At 8:30 a.m. ET, the Labor Department will release details of America's employment situation in May.
Via Bloomberg, here's what Wall Street is expecting:
  • Nonfarm payrolls:+160,000
  • Unemployment rate: 4.9%
  • Average hourly earnings month-on-month: +0.2%
  • Average hourly earnings year-on-year: +2.5%
  • Average weekly hours worked: 34.5
This is the last jobs report before the Federal Reserve's policy meeting from June 14-15, and so it will be examined very closely.
Several FOMC members have said quite clearly that the economic data are convincing them to raise interest rates soon.
The minutes from the committee's last meeting in April said they could raise rates in June. And last Friday, Fed chair Janet Yellen said a rate hike in the coming months is appropriate.  
What matters most to the Fed is whether the economy is close to full employment, and whether labor-force participation will reduce the unemployment rate to as low as 4.5%, said David Blitzer, chairman of the index committee at S&P Dow Jones Indices.

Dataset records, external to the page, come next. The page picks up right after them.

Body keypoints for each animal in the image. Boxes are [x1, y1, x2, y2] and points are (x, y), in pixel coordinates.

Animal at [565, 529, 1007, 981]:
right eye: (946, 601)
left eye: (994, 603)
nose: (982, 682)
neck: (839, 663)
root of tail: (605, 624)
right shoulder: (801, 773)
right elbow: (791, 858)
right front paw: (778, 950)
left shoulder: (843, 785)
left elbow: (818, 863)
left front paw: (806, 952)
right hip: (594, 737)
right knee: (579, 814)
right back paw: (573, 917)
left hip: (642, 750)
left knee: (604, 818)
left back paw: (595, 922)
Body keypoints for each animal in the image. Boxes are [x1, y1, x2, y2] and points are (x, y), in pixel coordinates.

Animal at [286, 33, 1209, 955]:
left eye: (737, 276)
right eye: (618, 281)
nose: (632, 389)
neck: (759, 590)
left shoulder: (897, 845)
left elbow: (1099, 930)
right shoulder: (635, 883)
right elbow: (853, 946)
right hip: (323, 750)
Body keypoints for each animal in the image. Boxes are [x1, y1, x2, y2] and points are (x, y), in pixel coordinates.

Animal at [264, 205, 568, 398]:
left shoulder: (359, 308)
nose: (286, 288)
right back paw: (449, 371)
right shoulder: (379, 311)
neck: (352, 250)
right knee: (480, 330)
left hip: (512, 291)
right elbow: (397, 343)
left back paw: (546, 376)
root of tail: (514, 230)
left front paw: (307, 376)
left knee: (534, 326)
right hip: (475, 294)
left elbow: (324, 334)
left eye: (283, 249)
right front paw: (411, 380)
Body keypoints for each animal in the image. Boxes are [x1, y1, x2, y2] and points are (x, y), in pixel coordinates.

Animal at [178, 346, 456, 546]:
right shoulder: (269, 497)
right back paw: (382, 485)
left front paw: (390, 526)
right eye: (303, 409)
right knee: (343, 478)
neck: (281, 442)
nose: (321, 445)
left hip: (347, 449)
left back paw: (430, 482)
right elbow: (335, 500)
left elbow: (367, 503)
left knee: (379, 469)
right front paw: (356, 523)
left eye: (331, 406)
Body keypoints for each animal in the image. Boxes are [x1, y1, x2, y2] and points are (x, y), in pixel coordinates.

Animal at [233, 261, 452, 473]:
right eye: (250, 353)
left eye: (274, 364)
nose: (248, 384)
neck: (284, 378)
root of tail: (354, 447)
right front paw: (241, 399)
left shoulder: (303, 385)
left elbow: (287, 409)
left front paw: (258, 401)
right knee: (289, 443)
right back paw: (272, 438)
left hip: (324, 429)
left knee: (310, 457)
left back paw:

"Depending on how one answers that question, you really get the answer to whether the Fed is serious about raising interest rates possibly as soon as June, or [whether they are] going to sit on the sidelines and watch," he told Business Insider in a recent interview.
"If we're pretty close to full employment, there's not much slack in the economy, and they'll probably respond" by raising rates, he said.

Verizon

We could see a big drop in the headline number of job gains, and it probably won't be anything to be alarmed about.
That's because there's an expected one-time hit from the 35,100 Verizon workers who were on strike during the reference period for the establishment survey in May. Workers had left the job after talks on planned benefit cuts faltered. Unions announced an agreement with the company on Monday.
Wells Fargo chief economist John Silvia estimates that payrolls grew by 125,000, the third lowest estimate on the Street according to Bloomberg, which reflects the Verizon effect. 
Silvia also sees manufacturing and construction payrolls slipping along with telecommunications jobs.
But "looking past May’s strike-depressed performance, the US labor market continues to firm — consistent with Fed officials’ assessment in the April FOMC meeting minutes," Silvia wrote in a note. 
The other thing to remember is that with an economy approaching full employment, it's natural for the pace of job gains to slow since the number of active job seekers falls as people successfully find work. 
This could mean higher wages for workers — a pickup that would be welcome after sluggish average earnings increases in recent years. The Fed's Beige Book prepared for its upcoming meeting showed that most of its districts reported wage pressures amid a tightening labor market.